# How to open tar.gz file in windows



## JhonCena (Dec 2, 2006)

tell me how to open and uncompress tar.gz file in win XP 
can i convert it into .zip file and zip to tar.gz ( tell me free soft)


----------



## Ramakrishnan (Dec 2, 2006)

use powerarchiver. Even though it is paid ware, it will not expire.


----------



## mehulved (Dec 2, 2006)

I guess 7zip opens it and maybe winzip, too. BTW, what software is there in the .tar.gz file?


----------



## JhonCena (Dec 2, 2006)

I want to backup all my sites. i am using (frihost) they 've linux server. so for uploading and downloading my sites, I want the soft (free) which can  compress my files into tar.gz file


----------



## champ_rock (Dec 2, 2006)

i guess winrar also does that..


----------



## mehulved (Dec 2, 2006)

Linux
For windows see *www.cgi-interactive-uk.com/backup_data_windows.html


----------



## knight17 (Dec 4, 2006)

I use winrar it is the best


----------



## webgenius (Dec 4, 2006)

knight17 said:
			
		

> I use winrar it is the best


Agree with you.

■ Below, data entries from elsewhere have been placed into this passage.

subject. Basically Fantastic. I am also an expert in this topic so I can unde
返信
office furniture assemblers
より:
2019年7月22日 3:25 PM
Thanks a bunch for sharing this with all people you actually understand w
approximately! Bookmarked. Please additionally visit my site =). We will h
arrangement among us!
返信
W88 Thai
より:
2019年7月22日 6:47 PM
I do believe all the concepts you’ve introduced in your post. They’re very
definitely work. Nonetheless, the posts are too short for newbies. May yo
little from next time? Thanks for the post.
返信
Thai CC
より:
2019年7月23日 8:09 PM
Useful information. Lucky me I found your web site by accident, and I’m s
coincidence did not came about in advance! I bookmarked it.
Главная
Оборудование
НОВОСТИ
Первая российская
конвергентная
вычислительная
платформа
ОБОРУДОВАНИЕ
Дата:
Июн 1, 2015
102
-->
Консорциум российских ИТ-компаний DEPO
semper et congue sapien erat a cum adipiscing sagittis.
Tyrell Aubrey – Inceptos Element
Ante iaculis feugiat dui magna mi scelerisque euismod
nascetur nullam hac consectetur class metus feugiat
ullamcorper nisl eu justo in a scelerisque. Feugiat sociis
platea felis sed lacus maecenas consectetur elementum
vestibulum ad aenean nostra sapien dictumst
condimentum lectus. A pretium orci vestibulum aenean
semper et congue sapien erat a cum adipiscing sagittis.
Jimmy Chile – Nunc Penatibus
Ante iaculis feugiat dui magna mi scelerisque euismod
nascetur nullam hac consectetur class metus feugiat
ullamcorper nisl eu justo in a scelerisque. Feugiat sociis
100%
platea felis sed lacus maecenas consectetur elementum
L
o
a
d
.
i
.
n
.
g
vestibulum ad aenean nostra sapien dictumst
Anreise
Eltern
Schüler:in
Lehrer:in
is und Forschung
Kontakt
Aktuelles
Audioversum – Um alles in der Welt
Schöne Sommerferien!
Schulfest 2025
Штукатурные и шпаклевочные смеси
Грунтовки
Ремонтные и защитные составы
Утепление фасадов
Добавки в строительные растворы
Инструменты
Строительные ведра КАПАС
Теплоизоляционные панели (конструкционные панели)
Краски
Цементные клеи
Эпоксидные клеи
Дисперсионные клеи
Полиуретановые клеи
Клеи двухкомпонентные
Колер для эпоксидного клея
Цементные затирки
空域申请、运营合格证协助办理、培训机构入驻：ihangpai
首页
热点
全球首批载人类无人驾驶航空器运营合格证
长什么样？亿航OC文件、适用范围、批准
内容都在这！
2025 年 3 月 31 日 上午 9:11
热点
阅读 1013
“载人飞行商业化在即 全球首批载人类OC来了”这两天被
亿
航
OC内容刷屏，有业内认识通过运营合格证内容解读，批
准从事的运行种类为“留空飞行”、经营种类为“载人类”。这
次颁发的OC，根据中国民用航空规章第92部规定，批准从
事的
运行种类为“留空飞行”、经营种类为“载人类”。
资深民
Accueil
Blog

Opens almost all formats I have come across.


----------



## mehulved (Dec 4, 2006)

But it's not exactly free of cost. And AFAIK, 7zip which is free can open those files.


----------



## webgenius (Dec 4, 2006)

You can try powerzip also or winace.


----------



## nishant_nms (Dec 5, 2006)

WinRAR


----------